A New Business Idea: Take Your Smell Home From Your Travel Destinations

There are many good ways to remember and share the memories of a trip. Plenty of people take pictures of sights and food, many others record videos of the sounds, the people, and their reactions, and a few, like yours truly, write down thoughts and reflections in prose. But these remembrances cannot fully do justice to how wonderful or awful a trip was. For all the audiovisual and mental recollections that can be registered and replayed, the tastes and smells of the place cannot. Plenty of storytellers try to do their best job to verbalize the olfactory and gustatory; none can beat the real thing.

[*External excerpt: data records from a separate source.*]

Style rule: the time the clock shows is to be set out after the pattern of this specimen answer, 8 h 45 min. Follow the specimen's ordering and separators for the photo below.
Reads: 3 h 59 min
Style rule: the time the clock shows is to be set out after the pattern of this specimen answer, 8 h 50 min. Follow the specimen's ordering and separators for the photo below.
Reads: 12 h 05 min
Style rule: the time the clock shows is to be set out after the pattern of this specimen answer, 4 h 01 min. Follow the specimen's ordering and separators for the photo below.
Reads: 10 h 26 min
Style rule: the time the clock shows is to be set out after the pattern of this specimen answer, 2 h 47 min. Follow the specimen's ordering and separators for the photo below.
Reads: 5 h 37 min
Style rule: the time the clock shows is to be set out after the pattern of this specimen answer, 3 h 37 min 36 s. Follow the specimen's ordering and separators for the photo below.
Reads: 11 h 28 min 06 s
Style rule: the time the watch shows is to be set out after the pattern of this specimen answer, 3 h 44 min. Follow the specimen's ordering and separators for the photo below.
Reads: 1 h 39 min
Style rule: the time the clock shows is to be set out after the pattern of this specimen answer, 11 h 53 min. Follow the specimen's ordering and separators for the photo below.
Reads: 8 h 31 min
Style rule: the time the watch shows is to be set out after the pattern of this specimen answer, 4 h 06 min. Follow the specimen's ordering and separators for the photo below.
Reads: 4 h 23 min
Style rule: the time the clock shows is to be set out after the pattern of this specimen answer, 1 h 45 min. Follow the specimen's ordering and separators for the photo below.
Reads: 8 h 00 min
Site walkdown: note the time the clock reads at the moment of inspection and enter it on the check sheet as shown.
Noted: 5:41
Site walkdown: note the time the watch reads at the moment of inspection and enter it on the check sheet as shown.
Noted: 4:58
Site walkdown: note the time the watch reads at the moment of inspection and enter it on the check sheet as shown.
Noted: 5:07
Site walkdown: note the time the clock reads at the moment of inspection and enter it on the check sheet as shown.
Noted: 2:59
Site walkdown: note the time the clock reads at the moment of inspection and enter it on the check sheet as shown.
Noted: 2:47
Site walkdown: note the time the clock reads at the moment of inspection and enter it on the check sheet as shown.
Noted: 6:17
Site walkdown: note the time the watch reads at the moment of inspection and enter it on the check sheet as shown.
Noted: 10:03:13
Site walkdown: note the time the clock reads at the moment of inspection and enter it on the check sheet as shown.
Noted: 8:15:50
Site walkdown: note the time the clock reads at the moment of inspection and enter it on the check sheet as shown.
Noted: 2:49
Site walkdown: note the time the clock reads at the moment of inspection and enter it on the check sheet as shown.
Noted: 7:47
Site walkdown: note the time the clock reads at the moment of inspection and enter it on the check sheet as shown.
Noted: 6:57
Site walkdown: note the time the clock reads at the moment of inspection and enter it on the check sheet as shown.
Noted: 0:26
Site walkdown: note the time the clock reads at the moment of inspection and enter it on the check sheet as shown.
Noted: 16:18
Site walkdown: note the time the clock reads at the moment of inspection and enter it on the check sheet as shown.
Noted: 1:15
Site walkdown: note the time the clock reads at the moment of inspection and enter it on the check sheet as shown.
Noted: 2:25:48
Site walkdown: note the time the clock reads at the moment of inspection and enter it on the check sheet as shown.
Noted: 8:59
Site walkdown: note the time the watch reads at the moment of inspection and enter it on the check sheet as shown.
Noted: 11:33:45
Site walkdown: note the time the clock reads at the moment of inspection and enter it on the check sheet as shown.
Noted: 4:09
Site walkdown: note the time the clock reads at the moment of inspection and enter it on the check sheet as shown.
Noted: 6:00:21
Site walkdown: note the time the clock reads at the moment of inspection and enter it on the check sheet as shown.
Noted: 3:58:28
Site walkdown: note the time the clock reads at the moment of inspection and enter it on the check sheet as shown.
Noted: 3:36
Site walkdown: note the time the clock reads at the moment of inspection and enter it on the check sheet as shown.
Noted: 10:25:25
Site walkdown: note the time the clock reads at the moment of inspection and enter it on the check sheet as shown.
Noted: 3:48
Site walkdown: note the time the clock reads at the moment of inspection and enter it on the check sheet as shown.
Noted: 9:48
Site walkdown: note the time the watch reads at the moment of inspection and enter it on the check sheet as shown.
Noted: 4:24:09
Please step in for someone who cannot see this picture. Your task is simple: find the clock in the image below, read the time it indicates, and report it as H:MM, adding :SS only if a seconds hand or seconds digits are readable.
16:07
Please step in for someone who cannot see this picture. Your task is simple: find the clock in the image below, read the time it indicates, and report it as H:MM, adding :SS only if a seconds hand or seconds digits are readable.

At the same time, the tastes and smells are key parts of a trip. Many travelers miss the taste of new foods they had where they traveled to, but cannot be found in their home countries. Others recall the distinct aromas of the place as distinctive. It could be the whiff of spices, meats, seafood, chemicals, or incense in markets, streets, or temples. Or it could be the salty air, tropical greenery, animal droppings, and blooming flowers amidst different kinds of nature. They can wax lyrical as much as they want to friends back home; those friends likely won't share the enthusiasm until they get the same taste or smell themselves.

Today's partial solution is exceedingly, well, partial. Plenty of tales abound of travelers who loved the local food so much that they decided to open up eateries serving up the exotic fare that they came across after they returned to their home countries. There is media coverage of those who do succeed. However, most people do not have such drives for entrepreneurship. Starting a food business is costly, the market for unknown foods from little-known countries has limited demand outside their native lands, and travelers have full-time jobs to return to that they are not willing to throw away for the sake of a foreign experience.

And even when travelers do manage to bring back a piece of the taste and smell of a foreign land, the replication can only be limited in scale. A night market or a bazaar is made up of dozens of shops, teaching serving up something different. No entrepreneur without the systematic financial and cultural support of some big company or government authority has the knowledge, means, and resources to recreate all of that in a new place just after a few trips. The uncertainty of the local market will only help to curb the enthusiasm.

An alternative, and potentially more cost-effective, way to share may be small devices that capture the smell of a place for easy transport. The "device" in question can be quite low-tech: a compressed canister of odored air, a scented candle, or peel & smell papers. Their light weight and ability to hold a scent for a long period without an expiration date ensure that once the smell can be mass-produced, they will be reasonably priced and carried by travelers for souvenirs to take back home. Sold at airports, they are guaranteed to be best-sellers for something departing passengers will exchange some spare change for.

Alas, scent technology has not advanced to the stage in which complex scents can be captured flexibly by manufacturers of scented products. Experts in fragrance and flavor sciences rely on their own memories to recreate scents through trial and error. The emerging field of digital scent technologies has a long way to go before they can easily transport any smell somewhere far away. After all, should such a technology exist, the likes of Google and Meta would happily help their customers smell what is shared by their friends or searched on the internet.

Of course, we can always dream of such a world when technology does become accessible to everyone. With the advancement of artificial intelligence, the day that big data in the form of tastes and smells can be used to train large language models to analyze and replicate the ingredients of any complex smell may not be that far away. When that day comes, average Joes sitting in their homes would be able to partake in their favorite smells whenever they want, without having to rely on actual scents being carried to them by friends or mailed as a package of scented products.

That world will be a world where fully immersive experiences will finally be possible. Those with 3D goggles seeing the sights would be able to hear, smell, and taste those sights. Without stepping out of their living rooms, they can finally be transported to those exotic locales that their friends and family members rave about. The lack of time, money, courage, and energy would no longer be an impediment to experiencing a faraway land in full. The mental burden from the fear of missing out when scrolling through social media will finally be gone. Wouldn't that be great?